Only six of the 200 or so advisers Hulbert tracks produced market-beating returns in both the current bull and the previous bear, Hulbert writes in The Wall Street Journal. “Though only three provide a specific forecast of where the S&P 500 will trade at the end of the year, all six believe that you should remain at or close to fully invested in your equity portfolios,” he says. “The predictions of the three that offer a specific forecast: a full-year rise of 10%, 10% to 15% and 15%.” The other three advisers aren’t offering a specific forecast but “are nevertheless remaining fully invested in their model portfolios, for several reasons: None gives high odds of a 2008-09 magnitude bear market beginning this year — and they believe that, even if market were to be flat for the rest of the year, well-chosen stocks should still provide a handsome return,” Hulbert says.
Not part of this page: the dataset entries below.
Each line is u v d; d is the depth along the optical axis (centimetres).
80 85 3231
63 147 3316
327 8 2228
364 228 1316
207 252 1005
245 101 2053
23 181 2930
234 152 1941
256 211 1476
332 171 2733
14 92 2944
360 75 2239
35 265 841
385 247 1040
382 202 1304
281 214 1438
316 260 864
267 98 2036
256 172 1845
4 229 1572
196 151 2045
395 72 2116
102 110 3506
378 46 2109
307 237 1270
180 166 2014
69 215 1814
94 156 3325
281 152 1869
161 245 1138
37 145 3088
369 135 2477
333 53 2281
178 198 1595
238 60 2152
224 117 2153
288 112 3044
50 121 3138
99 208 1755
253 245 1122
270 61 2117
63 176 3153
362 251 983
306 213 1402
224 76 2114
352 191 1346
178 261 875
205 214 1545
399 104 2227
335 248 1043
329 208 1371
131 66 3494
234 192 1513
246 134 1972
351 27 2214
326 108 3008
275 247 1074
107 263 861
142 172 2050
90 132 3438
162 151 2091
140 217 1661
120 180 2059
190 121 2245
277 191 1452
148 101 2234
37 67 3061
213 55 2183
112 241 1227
In addition, these advisers don’t believe in short term market timing. “Short-term trading can be a fun game, but we don’t believe it leads to investing success,” Tom Gardner of The Motley Fool, which has three separate newsletters that have beaten the market in the bull and the preceding bear, said. Gardner told Hulbert that he thinks the Fool’s newsletters have succeeded because of their buy-and-hold strategy.
Hulbert also says that right now, stocks that are liked by two or more of the six advisers tend to be those projected to produce strong growth.